(Recorded data)
--- START ---

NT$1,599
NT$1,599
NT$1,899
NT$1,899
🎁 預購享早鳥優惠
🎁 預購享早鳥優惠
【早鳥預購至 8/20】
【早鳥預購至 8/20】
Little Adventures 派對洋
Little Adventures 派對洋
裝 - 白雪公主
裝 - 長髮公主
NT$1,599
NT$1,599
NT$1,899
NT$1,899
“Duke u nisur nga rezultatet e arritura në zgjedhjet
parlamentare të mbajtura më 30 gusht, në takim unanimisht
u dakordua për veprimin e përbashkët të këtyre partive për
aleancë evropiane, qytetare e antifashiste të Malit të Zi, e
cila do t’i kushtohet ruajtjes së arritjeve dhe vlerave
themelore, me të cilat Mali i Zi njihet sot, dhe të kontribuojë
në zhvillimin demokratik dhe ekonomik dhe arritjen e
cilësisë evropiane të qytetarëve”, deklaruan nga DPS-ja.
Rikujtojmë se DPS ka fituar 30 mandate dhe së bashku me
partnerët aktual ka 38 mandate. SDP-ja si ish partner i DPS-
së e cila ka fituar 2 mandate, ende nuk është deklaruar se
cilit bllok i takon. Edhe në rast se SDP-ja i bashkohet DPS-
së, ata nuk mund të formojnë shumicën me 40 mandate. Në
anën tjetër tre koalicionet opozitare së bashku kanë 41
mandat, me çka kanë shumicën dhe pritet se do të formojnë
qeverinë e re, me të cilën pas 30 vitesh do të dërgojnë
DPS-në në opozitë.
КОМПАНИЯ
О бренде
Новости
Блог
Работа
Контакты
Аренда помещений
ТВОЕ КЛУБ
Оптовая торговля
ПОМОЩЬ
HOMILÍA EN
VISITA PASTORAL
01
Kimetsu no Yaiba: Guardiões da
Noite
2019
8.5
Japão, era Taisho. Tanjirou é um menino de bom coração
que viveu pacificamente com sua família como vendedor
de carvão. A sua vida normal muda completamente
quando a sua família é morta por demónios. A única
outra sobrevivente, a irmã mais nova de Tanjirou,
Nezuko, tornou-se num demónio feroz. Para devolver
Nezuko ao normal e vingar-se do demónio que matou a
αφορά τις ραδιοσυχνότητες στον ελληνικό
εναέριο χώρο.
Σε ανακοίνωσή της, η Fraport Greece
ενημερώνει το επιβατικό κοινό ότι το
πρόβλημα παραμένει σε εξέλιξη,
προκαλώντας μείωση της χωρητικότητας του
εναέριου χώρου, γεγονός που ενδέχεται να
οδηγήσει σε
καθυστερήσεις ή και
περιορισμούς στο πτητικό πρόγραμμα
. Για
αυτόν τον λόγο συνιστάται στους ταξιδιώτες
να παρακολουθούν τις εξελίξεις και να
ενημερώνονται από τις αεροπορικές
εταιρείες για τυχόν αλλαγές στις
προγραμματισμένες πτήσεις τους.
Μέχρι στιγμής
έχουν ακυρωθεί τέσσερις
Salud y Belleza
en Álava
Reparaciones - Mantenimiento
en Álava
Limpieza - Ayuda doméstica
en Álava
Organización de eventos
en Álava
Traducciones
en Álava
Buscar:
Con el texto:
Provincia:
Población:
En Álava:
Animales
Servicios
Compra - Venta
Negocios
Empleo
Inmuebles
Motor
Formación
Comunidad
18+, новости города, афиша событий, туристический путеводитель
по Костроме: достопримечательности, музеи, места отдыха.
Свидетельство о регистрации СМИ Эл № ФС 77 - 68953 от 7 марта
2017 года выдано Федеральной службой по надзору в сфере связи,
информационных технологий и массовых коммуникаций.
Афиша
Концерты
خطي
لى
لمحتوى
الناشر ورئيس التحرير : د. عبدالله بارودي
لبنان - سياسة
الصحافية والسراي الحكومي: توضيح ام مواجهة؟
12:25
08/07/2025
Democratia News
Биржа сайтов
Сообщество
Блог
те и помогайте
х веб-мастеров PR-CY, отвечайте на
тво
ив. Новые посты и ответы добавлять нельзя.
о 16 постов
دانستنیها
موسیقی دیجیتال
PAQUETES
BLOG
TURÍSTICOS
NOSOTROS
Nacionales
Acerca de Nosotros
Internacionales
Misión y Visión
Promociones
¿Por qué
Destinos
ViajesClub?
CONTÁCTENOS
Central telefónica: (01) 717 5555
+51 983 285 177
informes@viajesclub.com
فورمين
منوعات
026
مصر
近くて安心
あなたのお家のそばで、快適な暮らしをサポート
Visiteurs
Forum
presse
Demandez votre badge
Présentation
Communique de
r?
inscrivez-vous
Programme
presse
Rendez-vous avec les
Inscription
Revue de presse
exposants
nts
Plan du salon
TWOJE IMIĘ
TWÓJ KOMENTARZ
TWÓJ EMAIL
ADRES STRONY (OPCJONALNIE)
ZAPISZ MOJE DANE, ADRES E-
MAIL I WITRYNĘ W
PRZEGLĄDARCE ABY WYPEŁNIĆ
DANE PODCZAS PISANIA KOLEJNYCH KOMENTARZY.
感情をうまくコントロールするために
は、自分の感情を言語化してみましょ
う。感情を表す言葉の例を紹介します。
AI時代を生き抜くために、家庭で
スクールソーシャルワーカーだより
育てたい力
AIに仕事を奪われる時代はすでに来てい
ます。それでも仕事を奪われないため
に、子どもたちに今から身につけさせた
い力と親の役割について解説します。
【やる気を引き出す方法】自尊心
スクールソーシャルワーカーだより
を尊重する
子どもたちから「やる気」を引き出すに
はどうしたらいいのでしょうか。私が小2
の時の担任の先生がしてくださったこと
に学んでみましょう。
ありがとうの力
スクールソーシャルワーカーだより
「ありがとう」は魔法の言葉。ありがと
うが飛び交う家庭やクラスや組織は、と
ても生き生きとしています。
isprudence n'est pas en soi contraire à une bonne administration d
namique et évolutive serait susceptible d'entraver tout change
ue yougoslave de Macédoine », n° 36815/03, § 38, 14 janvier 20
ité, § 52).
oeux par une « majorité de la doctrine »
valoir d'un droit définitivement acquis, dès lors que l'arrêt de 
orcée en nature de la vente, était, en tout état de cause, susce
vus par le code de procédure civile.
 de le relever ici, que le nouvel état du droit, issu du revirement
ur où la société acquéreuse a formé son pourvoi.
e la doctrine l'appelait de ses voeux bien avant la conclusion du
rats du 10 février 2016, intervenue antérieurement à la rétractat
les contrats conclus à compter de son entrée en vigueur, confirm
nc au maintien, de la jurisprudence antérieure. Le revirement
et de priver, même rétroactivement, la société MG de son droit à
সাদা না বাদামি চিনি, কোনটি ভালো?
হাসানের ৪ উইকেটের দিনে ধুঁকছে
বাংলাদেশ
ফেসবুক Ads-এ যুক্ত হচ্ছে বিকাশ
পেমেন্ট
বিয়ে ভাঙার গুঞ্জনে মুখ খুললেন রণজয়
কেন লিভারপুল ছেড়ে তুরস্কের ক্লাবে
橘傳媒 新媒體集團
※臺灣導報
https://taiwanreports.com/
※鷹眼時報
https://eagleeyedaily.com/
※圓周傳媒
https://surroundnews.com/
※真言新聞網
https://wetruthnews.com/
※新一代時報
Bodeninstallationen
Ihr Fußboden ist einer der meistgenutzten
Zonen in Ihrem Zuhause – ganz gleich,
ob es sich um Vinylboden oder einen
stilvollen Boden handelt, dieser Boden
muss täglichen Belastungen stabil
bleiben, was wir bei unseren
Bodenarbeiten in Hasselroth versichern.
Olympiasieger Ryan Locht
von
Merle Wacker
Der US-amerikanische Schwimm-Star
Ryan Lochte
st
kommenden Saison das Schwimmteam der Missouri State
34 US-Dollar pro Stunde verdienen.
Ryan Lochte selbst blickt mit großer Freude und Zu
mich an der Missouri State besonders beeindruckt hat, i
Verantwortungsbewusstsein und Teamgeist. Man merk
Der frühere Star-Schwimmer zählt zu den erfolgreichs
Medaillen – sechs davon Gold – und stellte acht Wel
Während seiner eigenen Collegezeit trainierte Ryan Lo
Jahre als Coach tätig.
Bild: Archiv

--- END ---

Your instructions: All lines of the entries containing the string "shumicën" must be shown in full.

Solution:
së, ata nuk mund të formojnë shumicën me 40 mandate. Në
mandat, me çka kanë shumicën dhe pritet se do të formojnë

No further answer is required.